Разумеется, на протяжении последних столетий нечто похожее происходило и в Европе — от упомянутых Огаревым Франции и Германии ХVIII-ХIХ веков вплоть до современной Северной Ирландии. Но там коварные политические заговоры и террористические злодейства либо выдыхались в течение коротких промежутков времени, либо ограничивались весьма локальными территориальными масштабами. Ведь нужно же согласиться, что Россия — не Сербия, не Ольстер и не Страна Басков, а поэтому, при всем уважении к названным (а также и другим) странам и регионам, политическая борьба в ней имела и имеет существенно большее значение для судеб мира и гораздо более поучительна.
Неудивительно поэтому, что в последние годы не иссякает интерес и исследователей, и читателей к тайнам, сопровождавшим деятельность и революционеров, и их противников. В свое время, в двадцатые годы двадцатого века, и в Советском Союзе, и в эмиграции была опубликована масса воспоминаний и исследований на эту тему. Ныне многие из них переизданы, а иные, во всяком случае, доступны в библиотеках для современных профессионалов. В сочетании с новейшими архивными изысканиями и аналитическими разработками это создает весьма обширную информационную базу, хотя и по сей день еще многие архивы заперты благодетельной цензурой от независимых исследователей.
Беда только в том, что за деревьями, как это нередко случается, по-прежнему не видно леса, основательно прореженного коммунистической прополкой. Да и вырубать-то было, повторяем, нетрудно: ведь даже непосредственные участники и свидетели прошедших событий мало что усвоили. Не слишком преуспело, на наш взгляд, и большинство современных авторов. Между тем, как показывает пример В.Суворова, российская история не столько не написана, сколько просто еще не прочитана: фактов — изобилие, а логики нет. К истории революционного движения это относится ничуть не в меньшей мере, чем к преддверию событий 22 июня 1941 года.
Поэтому автор предлагаемой работы и взялся за свой труд, искренне надеясь не только и не столько осветить темные моменты, но и вывести всю проблематику исследования истории революционного движения за рамки традиционной и насквоь лживой легенды о непримиримой борьбе революционеров и правительства.
Нами не ставилась задача подробного исследования и освещения российской истории, предшествовавшей 1817 году, однако полностью отказаться от этого не было возможности: целесообразно было уяснить общие тенденции исторического процесса в России, сохранявшиеся в течение всего рассматриваемого периода, а также и до и после него. Кроме того, невредно было разобраться в обстановке, сложившейся к моменту возникновения революционного движения, определившей мотивы деятельности наших героев.

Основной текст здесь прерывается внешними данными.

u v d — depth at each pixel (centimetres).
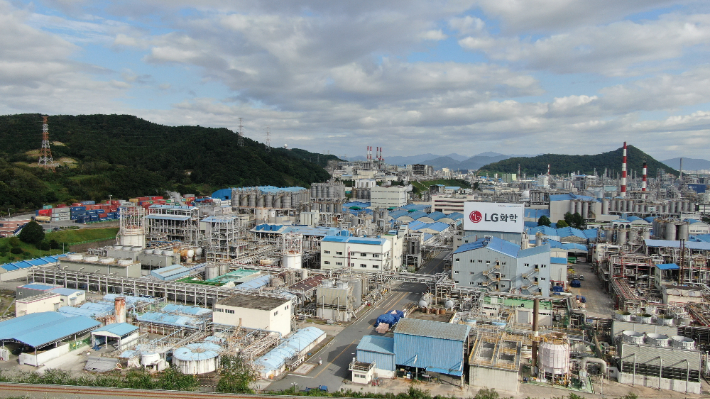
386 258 14362
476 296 11606
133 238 16038
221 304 9325
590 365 8212
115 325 8988
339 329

Рассматривая хитросплетения российской политической борьбы, невозможно обойтись без хотя бы краткого анализа связанных с ними социально-экономических процессов.
Как и абсолютное большинство россиян старшего поколения, автор этих строк воспитан в марксистских канонах, но не ностальгические воспоминания о юности и не дань ушедшей моде заставляют прибегать к традиционному подходу.
Трезвый экономический подход стал действенным инструментом анализа социально-политических явлений еще до Маркса, и не Марксу, Энгельсу и Ленину принадлежат вершины достижений этой отрасли науки. Наоборот — именно канонизация трудов этих незадачливых теоретиков (гениальность Ленина как политика-практика остается вне всяких сомнений!) в течение долгих времен мешала хладнокровному разбору особенностей российской и советской истории. Теперь это можно и нужно исправить.